“Genocide is the most extreme of all crimes against humanity,” writes Israel Charny, author of The Genocide Contagion. In academic literature and international law this term refers to the killing of a particular national, ethnic, racial, or religious group. These horrific acts contain “severe blows to human rights, extreme displays of human suffering, and severe moral breakdowns of humanity.”

Argentina is four times the size of Texas and is the second largest country in South America. During the mid and late 1970s the country’s right-wing military regime conducted an indiscriminate anti-subversion campaign against its own citizens. Thousands of suspected enemies of the state were taken to clandestine prisons where they were tortured and then murdered. The military’s “dirty war” split families asunder, and relatives of those who “disappeared” were left in the dark as to whether their loved ones were alive or dead.

Argentina, 1985 recalls those events. As we watched it and reflected on it later, we thought of other resources that have helped us grasp the significance of that genocide.

In The Official Story, which won the Oscar for Best Foreign Language Film in 1986, screenplay writers Luiz Puenzo and Aida Bortnik tell the painful and wrenching drama of the fate of children taken from their parents and given to childless friends of the military regime in Argentina. What kind of political zealots would use children as secret booty in a war against left-wing terrorists? Why didn’t more Argentinian citizens protest against these human rights violations? We were deeply moved by this drama and wrote: “This wrenching and painful drama crystallizes the horror and the obscenity of political activities that annihilate family solidarity in the name of ideology. It packs a shattering visceral punch.”

In his monumental book Worse Than War, Daniel Jonah Goldhagen outlines the terrible causes and consequences of genocide, “eliminationism” (a form of politics which targets threatening groups or populations and seeks to get rid of them through mass incarceration, expulsion, and murder), and political acts based on seeing enemies as sub-humans. Goldhagen believes that genocide is worse than war and is appalled that more has not been done by the world community to stop its spread. This horrific international scourge has taken place in Tibet, North Korea, former Yugoslavia, Iraq, Rwanda, southern Sudan, the Democratic Republic of the Congo, Darfur, and elsewhere. The author laments the staggering indifference of political leaders and international agencies to halt eliminationism campaigns. He suggests that the term “crimes against humanity” as a descriptor of genocide be replaced by the phrase “war against humanity.”

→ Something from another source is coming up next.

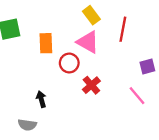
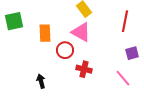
red line: (123, 29) -> (125, 21), moved
red cross: (91, 85) -> (84, 69), turned -35

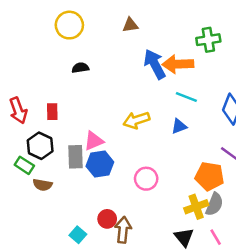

Other films and books have described the impact of genocide, and they are never easy to contemplate. A moving image that comes to us at such times is from John Sayles’s movie The Brother from Another Planet. The alien visitor removes his eyeball and hands it to a drug dealer who is oblivious to the chaos of the streets and all the suffering going on there. The eyeball is filled with examples of death and destruction the visitor has observed. In a vivid and convincing way, this scene demonstrates the ideal of giving someone your eyes so they can see and feel what you have seen and felt. Films like Argentina, 1985 contribute to that process.

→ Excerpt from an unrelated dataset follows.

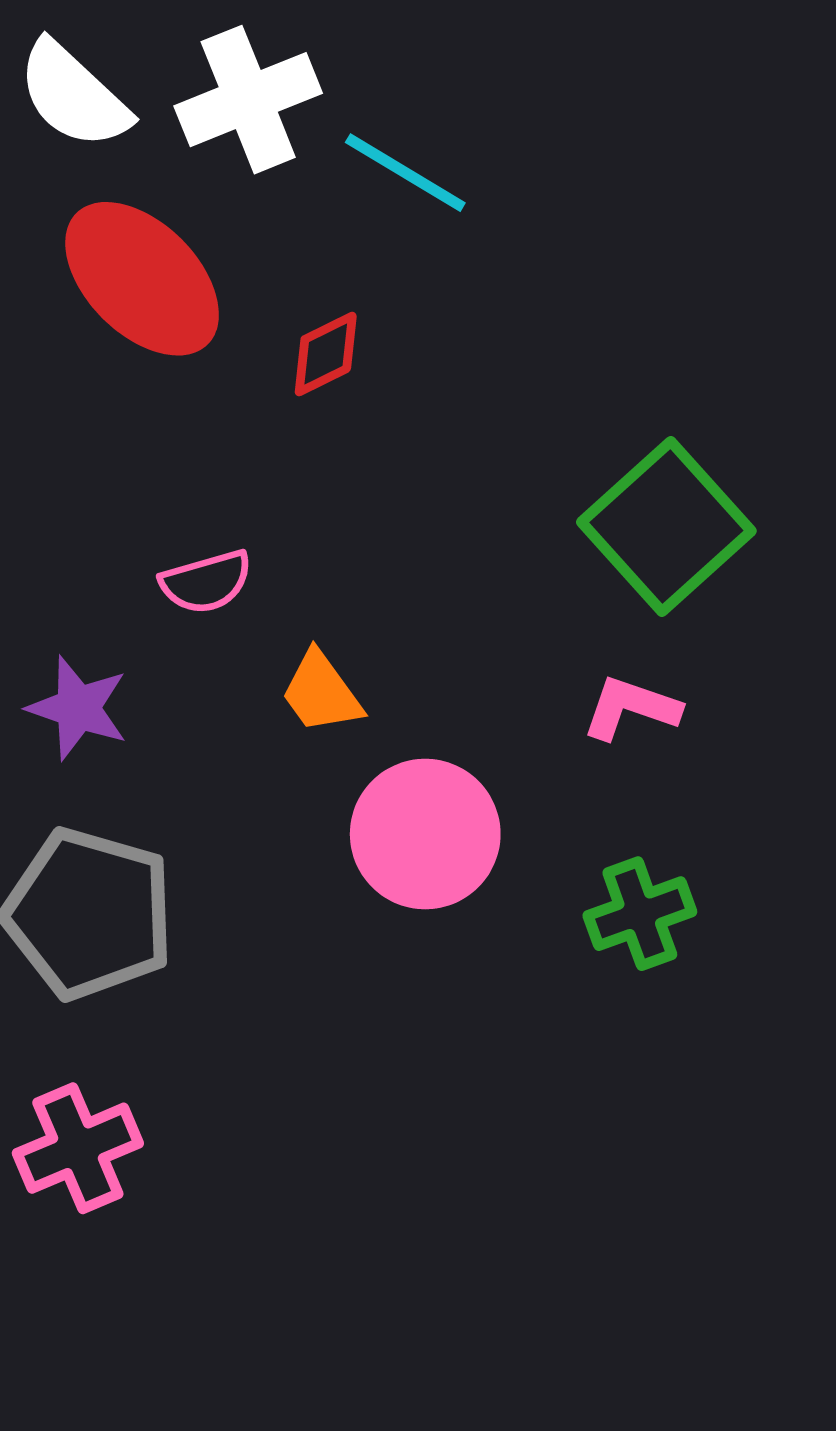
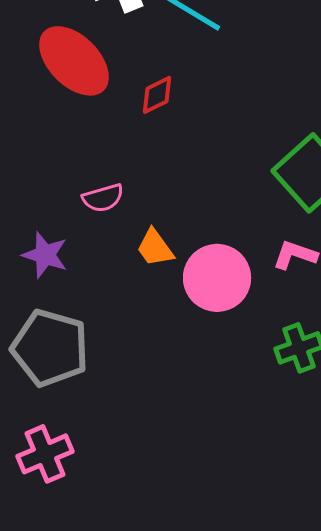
pink circle: (425, 834) -> (217, 278), moved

On March 24, 1976, a reactionary military junta assumed power in Argentina and initiated a state sponsored reign of terror. Anyone with left-wing ideals was assumed to be a threat to the military regime. Some 30,000 people were considered subversives. Students, trade unionists, journalists, artists, militants, and socialists were imprisoned, tortured, murdered or disappeared.

Thousands were killed in mass shootings, women were raped, and their children sold. Many were taken on flights where they were pushed to their deaths out of air planes in the South Atlantic where they would never to be found.

Peter Lanzani and Ricardo Darin

Argentina, 1985 examines the Trial of the Juntas, a civilian court set out to try former military leaders for the crimes committed during this period. Director Santiago Mitre mixes the material using archival footage, original television coverage, and emotionally rich testimonies of those whose lives were torn to shreds by the brutality of those on trial.

The chief prosecutor is Julio Strassera (Ricardo Darin), a courageous and conscience driven lawyer who must endure pressures from his superiors and anxiety when his wife and two children are threatened with death. He also needs large doses of patience when he learns from his assistant (Peter Lanzani) that the only people willing to do the necessary research and take testimonies to build the case are young law students. But they turn into gifted zealots exposing human rights violations and seeking justice.